In many ways, my characters became test subjects for my own transformation. Rewiring a brain to think differently is no easy feat. There were many dark nights of the soul. The kind of moments storytellers would recognize as the end of Act 2B—the point where everything feels lost and impossible.

But something remarkable happened. Writing became part of my healing process. Through story, I could examine my beliefs and the world’s beliefs. Through story, I could challenge my fears and my caregiver’s fears. Through story, I could imagine new possibilities. And through story, I discovered that healing is possible.

That’s why I write. To show people that healing can happen. To teach people how to heal themselves. Not through lectures. Not through preaching. Through stories.

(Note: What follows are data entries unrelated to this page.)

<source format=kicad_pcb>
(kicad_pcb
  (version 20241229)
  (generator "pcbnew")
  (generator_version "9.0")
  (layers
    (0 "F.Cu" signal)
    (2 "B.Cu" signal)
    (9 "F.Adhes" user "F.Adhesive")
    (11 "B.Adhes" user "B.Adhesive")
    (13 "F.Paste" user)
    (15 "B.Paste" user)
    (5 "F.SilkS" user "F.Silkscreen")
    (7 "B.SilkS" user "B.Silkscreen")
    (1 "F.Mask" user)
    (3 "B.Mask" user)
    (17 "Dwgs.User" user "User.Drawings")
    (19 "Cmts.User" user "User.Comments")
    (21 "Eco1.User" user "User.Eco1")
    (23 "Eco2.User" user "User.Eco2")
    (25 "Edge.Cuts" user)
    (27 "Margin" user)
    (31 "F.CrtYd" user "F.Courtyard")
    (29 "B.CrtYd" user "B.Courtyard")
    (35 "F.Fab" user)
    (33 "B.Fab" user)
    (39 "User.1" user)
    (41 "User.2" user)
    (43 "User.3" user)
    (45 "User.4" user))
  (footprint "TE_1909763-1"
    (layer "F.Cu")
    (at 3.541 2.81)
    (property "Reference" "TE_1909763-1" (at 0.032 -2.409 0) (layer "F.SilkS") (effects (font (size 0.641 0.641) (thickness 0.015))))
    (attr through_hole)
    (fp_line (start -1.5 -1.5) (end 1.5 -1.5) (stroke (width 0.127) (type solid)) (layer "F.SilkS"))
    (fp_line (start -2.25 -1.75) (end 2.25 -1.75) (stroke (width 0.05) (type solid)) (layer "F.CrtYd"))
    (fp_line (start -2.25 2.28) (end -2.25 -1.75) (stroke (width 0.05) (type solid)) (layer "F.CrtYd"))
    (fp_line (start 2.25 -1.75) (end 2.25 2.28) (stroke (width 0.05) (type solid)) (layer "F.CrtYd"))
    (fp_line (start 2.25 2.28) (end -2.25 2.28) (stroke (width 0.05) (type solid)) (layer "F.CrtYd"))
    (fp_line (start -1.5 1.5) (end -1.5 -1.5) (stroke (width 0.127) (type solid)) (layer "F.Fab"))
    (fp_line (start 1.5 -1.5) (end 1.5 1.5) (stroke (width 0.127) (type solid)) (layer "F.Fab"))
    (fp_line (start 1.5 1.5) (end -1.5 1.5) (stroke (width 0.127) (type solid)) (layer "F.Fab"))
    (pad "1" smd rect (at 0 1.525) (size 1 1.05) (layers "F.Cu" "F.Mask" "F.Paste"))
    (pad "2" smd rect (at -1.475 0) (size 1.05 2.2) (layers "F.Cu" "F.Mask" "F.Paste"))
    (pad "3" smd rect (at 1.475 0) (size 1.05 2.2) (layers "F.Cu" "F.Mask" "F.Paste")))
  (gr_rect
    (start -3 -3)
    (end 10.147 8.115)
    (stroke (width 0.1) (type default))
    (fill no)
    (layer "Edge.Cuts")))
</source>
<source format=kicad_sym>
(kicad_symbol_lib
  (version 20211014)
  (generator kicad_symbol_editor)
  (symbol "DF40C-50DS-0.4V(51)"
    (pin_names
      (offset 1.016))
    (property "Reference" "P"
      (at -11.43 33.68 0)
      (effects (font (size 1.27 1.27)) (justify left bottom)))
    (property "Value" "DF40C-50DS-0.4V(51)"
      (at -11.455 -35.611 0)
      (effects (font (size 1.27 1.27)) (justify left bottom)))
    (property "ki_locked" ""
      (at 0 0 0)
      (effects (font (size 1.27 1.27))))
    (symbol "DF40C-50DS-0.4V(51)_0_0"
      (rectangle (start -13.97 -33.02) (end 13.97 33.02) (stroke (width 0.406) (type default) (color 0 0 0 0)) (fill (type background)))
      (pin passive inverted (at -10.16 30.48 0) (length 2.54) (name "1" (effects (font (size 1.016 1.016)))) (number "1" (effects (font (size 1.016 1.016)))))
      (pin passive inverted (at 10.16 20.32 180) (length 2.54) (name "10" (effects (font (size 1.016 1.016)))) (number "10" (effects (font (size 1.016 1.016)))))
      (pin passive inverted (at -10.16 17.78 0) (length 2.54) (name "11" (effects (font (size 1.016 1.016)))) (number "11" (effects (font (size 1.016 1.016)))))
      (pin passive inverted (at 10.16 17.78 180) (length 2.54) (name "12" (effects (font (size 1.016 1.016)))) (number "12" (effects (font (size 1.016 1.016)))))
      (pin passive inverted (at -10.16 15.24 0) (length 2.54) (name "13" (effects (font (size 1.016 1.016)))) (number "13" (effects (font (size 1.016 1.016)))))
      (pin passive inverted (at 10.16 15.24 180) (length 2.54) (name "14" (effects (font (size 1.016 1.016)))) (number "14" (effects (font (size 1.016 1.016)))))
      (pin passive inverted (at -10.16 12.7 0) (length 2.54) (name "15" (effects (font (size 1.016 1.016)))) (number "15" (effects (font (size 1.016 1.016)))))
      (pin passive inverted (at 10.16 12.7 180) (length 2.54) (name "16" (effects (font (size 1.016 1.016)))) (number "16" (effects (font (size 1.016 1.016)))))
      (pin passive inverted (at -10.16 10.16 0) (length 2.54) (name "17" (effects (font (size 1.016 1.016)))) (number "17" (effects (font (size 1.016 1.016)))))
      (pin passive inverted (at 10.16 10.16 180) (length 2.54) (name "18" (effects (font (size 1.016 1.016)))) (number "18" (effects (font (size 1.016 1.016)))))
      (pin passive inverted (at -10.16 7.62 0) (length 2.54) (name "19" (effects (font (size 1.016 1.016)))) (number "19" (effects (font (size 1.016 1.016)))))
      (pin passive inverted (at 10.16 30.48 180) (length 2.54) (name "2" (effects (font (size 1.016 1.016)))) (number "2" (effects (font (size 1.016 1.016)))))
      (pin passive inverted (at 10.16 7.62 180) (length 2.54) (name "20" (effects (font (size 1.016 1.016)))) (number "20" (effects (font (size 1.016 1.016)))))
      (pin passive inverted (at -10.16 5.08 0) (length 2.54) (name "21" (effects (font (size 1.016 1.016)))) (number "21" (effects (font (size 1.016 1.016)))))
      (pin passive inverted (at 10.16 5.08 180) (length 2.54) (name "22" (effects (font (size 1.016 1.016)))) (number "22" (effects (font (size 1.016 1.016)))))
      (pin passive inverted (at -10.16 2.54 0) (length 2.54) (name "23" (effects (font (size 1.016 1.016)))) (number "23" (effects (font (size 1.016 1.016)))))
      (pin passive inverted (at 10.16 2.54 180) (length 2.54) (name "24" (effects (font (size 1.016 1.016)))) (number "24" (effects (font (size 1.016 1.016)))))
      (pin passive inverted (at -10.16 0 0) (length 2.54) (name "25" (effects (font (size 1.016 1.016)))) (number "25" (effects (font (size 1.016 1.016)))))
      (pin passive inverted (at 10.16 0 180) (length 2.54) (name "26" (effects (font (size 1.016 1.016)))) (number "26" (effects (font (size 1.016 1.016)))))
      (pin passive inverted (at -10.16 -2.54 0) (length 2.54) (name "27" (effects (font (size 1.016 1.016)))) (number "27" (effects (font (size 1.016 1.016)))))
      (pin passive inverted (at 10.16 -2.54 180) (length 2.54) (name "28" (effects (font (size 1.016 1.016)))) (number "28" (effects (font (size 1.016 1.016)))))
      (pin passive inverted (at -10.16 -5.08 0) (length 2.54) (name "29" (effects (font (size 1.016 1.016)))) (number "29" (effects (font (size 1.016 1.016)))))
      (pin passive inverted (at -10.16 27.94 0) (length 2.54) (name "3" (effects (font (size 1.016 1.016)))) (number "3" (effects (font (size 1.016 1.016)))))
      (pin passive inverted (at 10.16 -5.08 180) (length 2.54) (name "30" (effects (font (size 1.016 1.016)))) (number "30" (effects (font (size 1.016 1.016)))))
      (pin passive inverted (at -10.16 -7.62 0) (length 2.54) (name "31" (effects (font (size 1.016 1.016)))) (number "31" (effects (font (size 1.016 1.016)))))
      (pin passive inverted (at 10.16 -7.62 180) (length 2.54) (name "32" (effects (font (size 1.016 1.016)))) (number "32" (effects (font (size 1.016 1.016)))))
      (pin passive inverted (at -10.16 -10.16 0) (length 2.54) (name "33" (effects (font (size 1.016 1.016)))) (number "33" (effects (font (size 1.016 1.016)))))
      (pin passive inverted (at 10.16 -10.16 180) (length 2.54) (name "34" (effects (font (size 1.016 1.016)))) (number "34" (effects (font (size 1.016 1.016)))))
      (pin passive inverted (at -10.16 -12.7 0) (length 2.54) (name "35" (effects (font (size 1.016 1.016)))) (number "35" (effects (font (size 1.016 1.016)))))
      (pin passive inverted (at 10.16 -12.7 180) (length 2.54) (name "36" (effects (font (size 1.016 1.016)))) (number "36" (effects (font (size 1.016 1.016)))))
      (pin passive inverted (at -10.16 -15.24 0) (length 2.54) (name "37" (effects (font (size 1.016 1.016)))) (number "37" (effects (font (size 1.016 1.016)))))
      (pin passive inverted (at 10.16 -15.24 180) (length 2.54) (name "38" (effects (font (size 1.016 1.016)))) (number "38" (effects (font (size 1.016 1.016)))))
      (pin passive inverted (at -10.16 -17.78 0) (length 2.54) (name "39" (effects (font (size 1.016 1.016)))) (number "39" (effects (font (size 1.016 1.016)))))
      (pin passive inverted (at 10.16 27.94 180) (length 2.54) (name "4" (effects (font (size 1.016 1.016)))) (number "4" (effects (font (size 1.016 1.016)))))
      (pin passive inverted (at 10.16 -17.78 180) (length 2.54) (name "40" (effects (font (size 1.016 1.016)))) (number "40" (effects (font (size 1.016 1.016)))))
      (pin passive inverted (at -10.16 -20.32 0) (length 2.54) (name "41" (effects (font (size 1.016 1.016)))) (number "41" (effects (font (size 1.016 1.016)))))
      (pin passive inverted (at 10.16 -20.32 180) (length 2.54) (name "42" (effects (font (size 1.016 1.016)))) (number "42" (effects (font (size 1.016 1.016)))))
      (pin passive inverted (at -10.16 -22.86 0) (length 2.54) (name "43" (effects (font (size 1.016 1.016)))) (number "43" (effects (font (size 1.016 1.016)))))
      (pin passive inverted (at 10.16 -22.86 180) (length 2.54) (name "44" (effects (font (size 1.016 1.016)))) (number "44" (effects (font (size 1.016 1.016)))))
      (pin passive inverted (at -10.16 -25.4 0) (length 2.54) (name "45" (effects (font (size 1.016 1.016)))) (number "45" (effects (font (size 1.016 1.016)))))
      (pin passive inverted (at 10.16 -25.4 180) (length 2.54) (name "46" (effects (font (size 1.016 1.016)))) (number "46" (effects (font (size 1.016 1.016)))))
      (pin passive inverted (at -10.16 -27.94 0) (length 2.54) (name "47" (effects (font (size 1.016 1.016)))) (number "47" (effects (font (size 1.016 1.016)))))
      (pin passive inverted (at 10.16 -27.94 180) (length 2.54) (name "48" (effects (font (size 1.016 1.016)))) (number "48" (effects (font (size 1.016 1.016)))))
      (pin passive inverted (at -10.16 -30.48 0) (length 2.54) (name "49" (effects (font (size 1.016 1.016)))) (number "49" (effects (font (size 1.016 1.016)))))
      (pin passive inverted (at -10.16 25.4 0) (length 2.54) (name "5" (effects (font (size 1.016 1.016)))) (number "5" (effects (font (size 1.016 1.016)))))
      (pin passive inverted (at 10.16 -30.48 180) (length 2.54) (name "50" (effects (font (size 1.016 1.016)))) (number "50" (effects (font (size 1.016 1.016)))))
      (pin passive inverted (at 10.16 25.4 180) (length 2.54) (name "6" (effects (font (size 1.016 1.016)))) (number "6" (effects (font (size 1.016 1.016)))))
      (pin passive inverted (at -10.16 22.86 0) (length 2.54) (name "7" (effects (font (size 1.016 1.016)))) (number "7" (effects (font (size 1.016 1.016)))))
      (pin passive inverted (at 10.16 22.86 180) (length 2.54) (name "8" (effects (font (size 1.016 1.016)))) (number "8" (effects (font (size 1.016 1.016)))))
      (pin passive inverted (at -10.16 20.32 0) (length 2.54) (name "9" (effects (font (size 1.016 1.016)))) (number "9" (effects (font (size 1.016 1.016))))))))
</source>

Every project I’ve written carries a lesson that emerged from my own healing journey.

Angel Child allowed me to work through jealousy and insecurity in relationships and examine how those emotions can sabotage love.

Unseen explores the idea that our thoughts create the reality we experience and that changing our thinking can change our lives.

Spider Woman was about women confronting her fear of the life she was born into and stepping into her own power.

Cursed explored how greed can slowly consume a person and disconnect them from what truly matters.

The Island captures 20 years of healing techniques and epiphanies that helped me reclaim my life.

Ballroom was written to inspire differently abled people to keep pursuing their dreams, regardless of the obstacles they face. (Coming out this year. Click here to add yourself to the linktree).

Although these stories are very different, they all ask the same question:

What stands in the way of being a healthy happy person? Fear. Shame. Insecurity. Limiting beliefs. Unhealed wounds. Every story I write shines a light on one of those obstacles and offers the possibility of transformation.

Some people see movies as entertainment. I see them as medicine. Stories can help people feel understood. They can help people recognize destructive patterns. They can offer hope. They can inspire change. Most importantly, they can remind us that healing is possible.

Writing helped me heal. Now I write in the hope that my stories help others heal too. Because if a story can change a belief, it can change a life. And if it can change a life, it can change the world.